Identifying Particles by Mass: A High-Energy Physics Experiment

[tandoorichicken]

why u should not skip steps

In a high-energy physics experiment, a subnuclear particle moves in a circular arc of 0.27-m radius perpendicular to a magnetic field of 2.7*10^-2 T. The kinetic energy of the particle is determined to be 4.1*10^16 J. Identify the particle from its mass. The masses of the electron, pion, and proton are 9.1*10^-31 kg, 2.5*10^-28 kg, and 1.67*10^-27 kg, respectively. Assume that the particle is known to have a positive charge equal to the magnitude of the electron charge.

Okay, so I know r= 0.27, B= 2.7*10^-2, q= 1.6*10^-19 C, and KE= 4.1*10^-16 J. Now I need to find mass to id the particle.
$$KE = \frac{mv^2}{2}$$, so $$v = \sqrt{2m * (KE)}$$.
$$r = \frac{mv}{qB}$$, and then I subbed in the v from the kinetic energy equation.
$$r = \frac{m\sqrt{2m * (KE)}}{qB}$$
$$\frac{rqB}{\sqrt{2KE}} = m^{3/2}$$
m = 1.49*10^-9.

I really screwed this up didnt I? Was it a conceptual or a math error?

 

[tandoorichicken]

Crap.

So it was a dumb math error.
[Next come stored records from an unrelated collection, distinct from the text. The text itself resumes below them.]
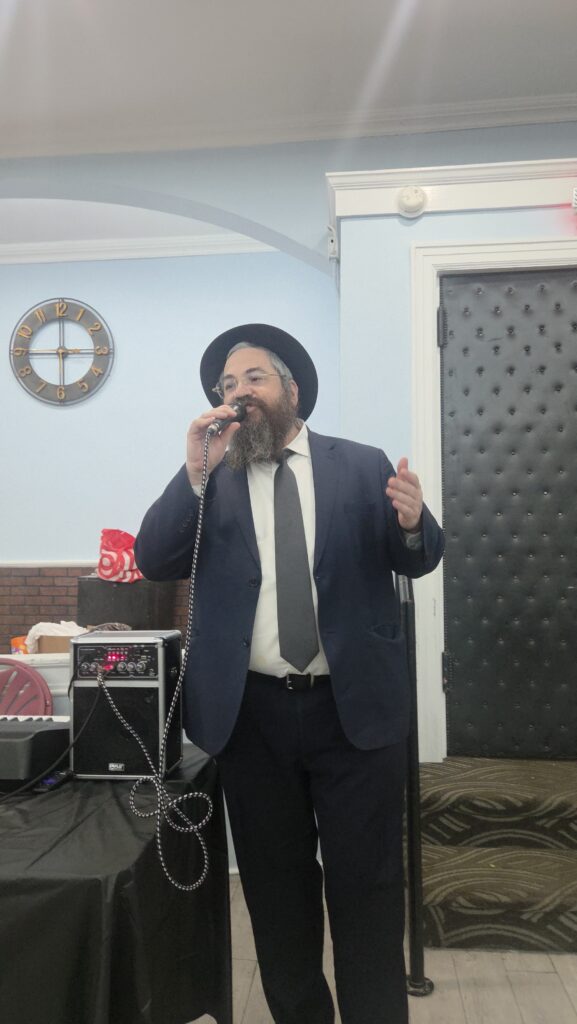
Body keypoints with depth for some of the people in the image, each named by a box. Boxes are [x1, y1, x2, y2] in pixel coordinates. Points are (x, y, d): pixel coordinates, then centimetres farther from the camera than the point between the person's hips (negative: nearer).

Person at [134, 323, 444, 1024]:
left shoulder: (361, 465, 3)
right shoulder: (209, 478, 4)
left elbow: (418, 561, 2)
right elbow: (153, 562, -6)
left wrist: (411, 524, -21)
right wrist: (195, 473, -19)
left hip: (354, 707, -1)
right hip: (250, 712, 2)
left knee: (366, 885, 9)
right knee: (275, 886, 18)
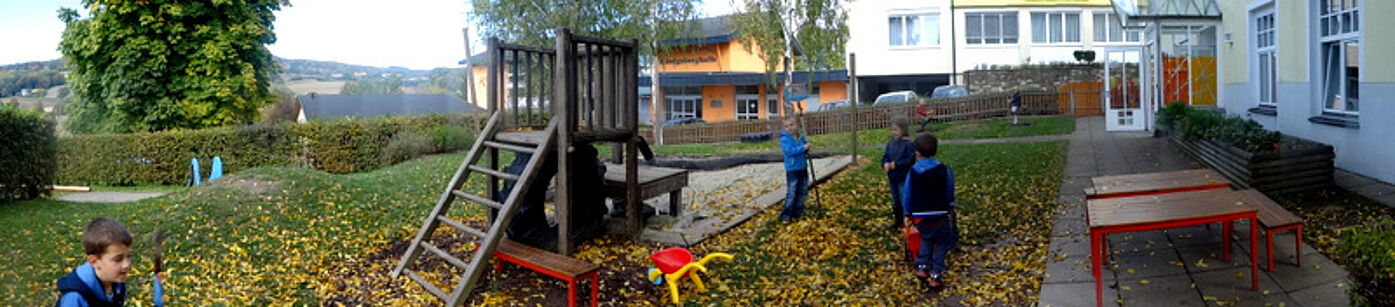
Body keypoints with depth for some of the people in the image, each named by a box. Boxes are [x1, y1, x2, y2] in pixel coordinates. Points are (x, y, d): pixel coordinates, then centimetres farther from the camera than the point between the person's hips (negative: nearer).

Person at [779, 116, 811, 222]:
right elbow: (789, 151, -24)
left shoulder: (801, 138, 9)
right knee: (791, 194, -6)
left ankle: (798, 212, 27)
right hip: (792, 170, -7)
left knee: (803, 192, 13)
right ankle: (786, 215, 3)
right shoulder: (784, 139, -11)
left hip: (803, 169, 7)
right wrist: (803, 148, -23)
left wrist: (807, 153, -2)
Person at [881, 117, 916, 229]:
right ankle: (897, 221, 29)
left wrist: (896, 164, -23)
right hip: (892, 178, 7)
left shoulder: (909, 144, -15)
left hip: (903, 178, -7)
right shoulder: (890, 144, 7)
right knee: (896, 201, 17)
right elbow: (885, 156, 10)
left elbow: (911, 160, -20)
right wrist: (885, 164, -11)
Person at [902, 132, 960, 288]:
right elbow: (950, 194, 3)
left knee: (926, 238, 28)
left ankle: (922, 267, 17)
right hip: (939, 215, -2)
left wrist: (908, 214, 14)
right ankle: (935, 275, 7)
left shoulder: (913, 172, -4)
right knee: (941, 242, 15)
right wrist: (950, 211, 18)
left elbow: (907, 195, 2)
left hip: (919, 217, 2)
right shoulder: (944, 170, -6)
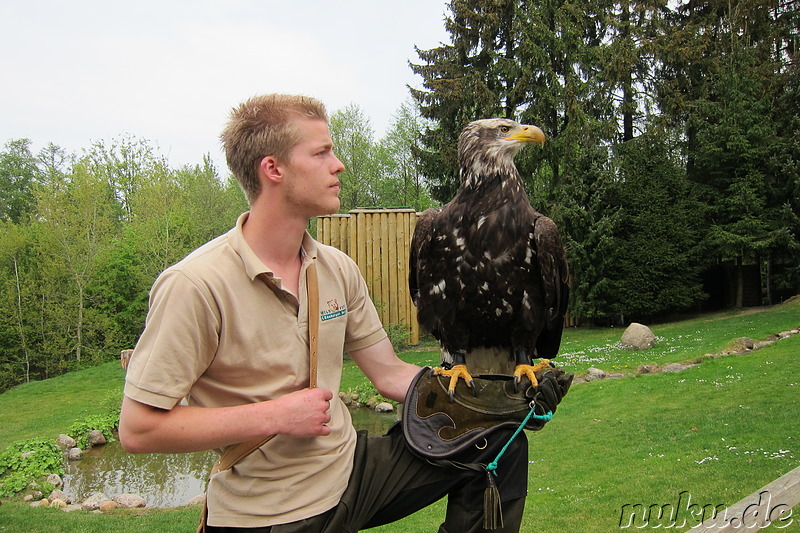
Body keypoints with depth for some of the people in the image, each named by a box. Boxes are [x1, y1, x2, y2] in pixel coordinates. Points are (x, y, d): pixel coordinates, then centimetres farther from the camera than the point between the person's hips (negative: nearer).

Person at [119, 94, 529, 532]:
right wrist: (274, 417, -22)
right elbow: (137, 429, -19)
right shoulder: (196, 284, -21)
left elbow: (389, 374, 4)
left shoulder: (338, 269, 0)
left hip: (350, 467, 6)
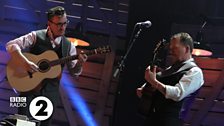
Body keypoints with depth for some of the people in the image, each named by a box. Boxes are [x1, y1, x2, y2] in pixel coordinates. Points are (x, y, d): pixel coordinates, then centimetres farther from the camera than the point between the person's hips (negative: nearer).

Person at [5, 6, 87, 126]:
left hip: (51, 92, 3)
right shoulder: (36, 36, -6)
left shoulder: (68, 46, 3)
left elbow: (74, 72, 7)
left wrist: (79, 63, -15)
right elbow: (11, 45, -14)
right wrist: (25, 62, -28)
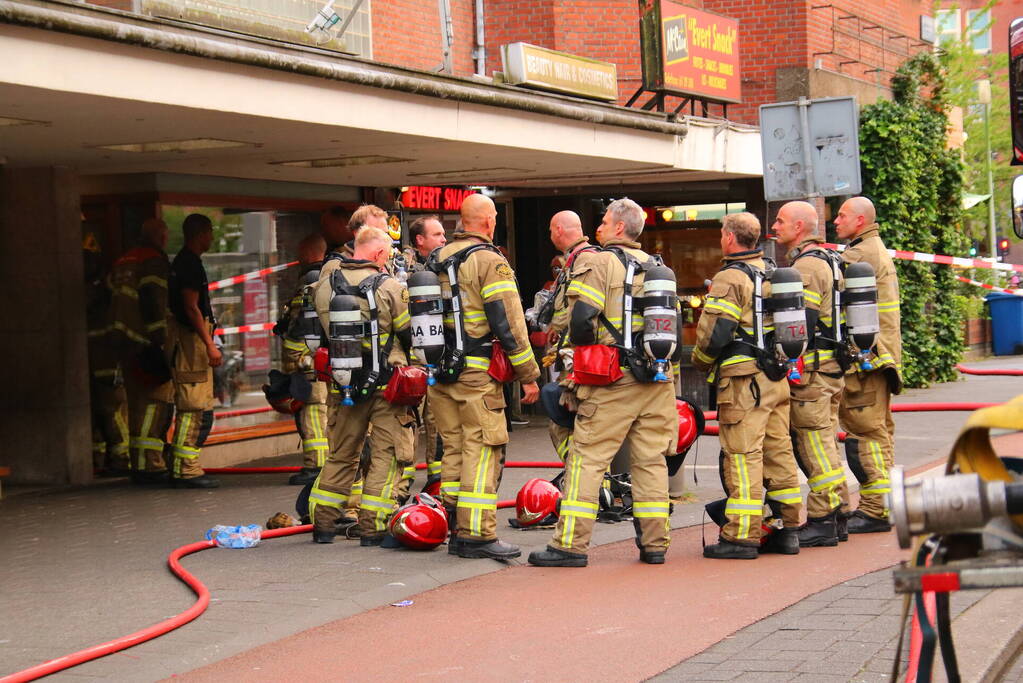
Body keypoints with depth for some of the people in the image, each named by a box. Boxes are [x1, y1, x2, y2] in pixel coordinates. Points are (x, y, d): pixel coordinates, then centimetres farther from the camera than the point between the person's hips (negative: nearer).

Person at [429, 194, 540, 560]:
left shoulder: (437, 259, 14)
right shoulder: (490, 261, -9)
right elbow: (508, 323, -13)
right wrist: (528, 375, -8)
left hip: (439, 373, 8)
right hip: (477, 374, -7)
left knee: (454, 448, 13)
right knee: (482, 451, -5)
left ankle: (455, 530, 16)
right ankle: (477, 534, -6)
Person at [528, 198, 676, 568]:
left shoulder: (597, 263, -5)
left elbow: (581, 318, -15)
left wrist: (584, 351, 2)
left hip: (613, 380, -6)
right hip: (657, 379, 6)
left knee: (587, 458, -3)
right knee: (651, 460, 10)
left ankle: (571, 544, -6)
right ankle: (655, 544, 11)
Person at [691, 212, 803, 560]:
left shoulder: (730, 279, -12)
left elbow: (714, 333, -15)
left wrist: (701, 362, 3)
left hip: (743, 380, -8)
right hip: (778, 378, 8)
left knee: (742, 457, -6)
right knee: (779, 451, 12)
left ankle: (741, 536, -6)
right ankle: (789, 530, 16)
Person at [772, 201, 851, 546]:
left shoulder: (807, 265, -14)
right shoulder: (827, 260, 19)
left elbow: (803, 324, -21)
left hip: (810, 368, -10)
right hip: (830, 367, 10)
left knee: (815, 445, -7)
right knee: (825, 443, 14)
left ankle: (821, 521, -5)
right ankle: (837, 516, 19)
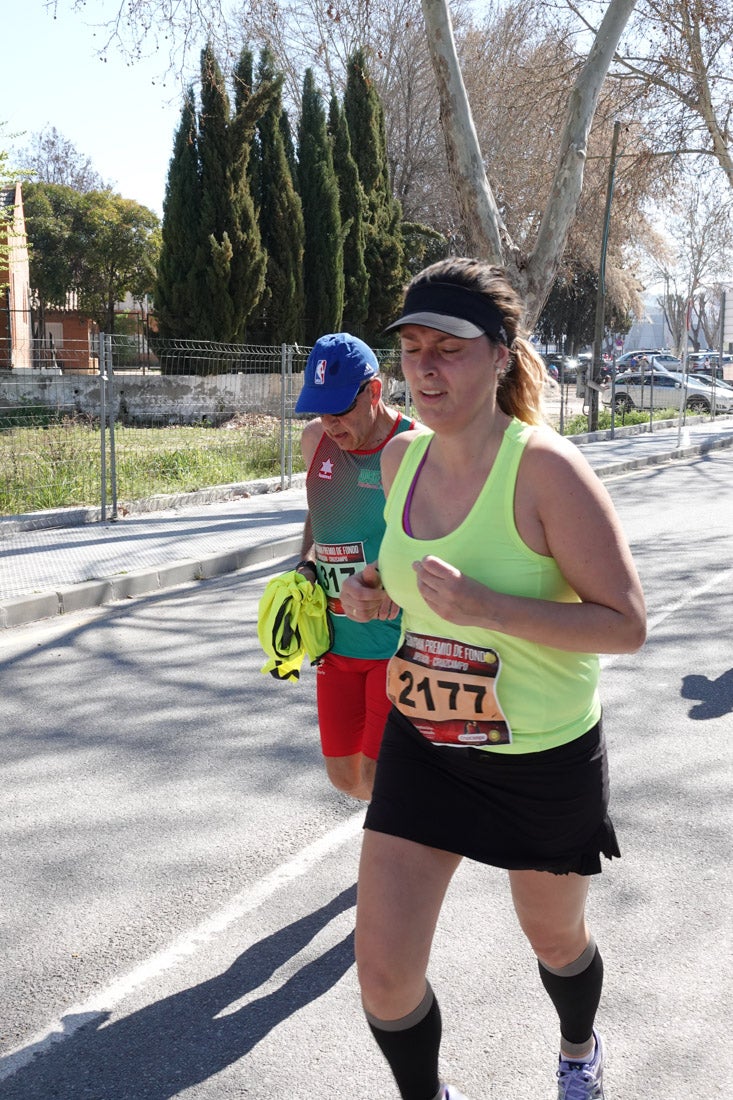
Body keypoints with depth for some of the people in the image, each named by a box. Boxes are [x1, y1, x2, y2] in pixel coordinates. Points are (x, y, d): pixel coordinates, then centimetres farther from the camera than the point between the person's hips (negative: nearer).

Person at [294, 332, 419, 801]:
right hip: (338, 639, 6)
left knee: (376, 779, -7)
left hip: (400, 642, -6)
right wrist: (307, 565, 4)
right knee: (344, 776, 12)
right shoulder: (316, 439, 3)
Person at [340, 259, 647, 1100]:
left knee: (553, 938, 23)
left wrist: (487, 608, -35)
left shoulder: (546, 469, -23)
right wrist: (372, 591, -6)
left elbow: (627, 625, -23)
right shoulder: (400, 457, -3)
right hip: (421, 739, 4)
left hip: (543, 756, -4)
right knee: (383, 972, 1)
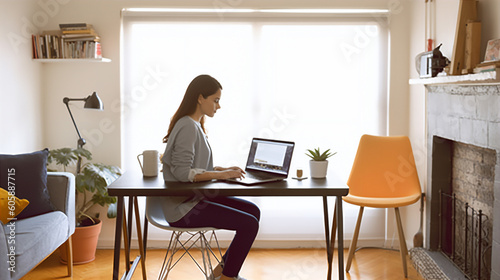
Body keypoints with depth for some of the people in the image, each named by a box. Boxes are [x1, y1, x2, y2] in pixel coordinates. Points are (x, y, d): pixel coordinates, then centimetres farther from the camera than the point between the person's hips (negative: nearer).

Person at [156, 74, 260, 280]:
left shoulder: (195, 125, 13)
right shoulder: (188, 127, -18)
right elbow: (182, 172, -25)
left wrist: (222, 169, 5)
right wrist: (221, 175, -21)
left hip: (194, 198, 10)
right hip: (182, 208, -10)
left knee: (253, 211, 9)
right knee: (248, 224, -14)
Perfect example of why you shouldn't skip steps like I do.

$$KE = \frac{mv^2}{2} \rightarrow 2KE = mv^2 \rightarrow \frac{2KE}{m} = v^2 \rightarrow v = \sqrt{\frac{2KE}{m}}$$.

Remember guys, show all your work!
hehe,
Tchicken.

 

[tandoorichicken]

By the way, the particle is a proton.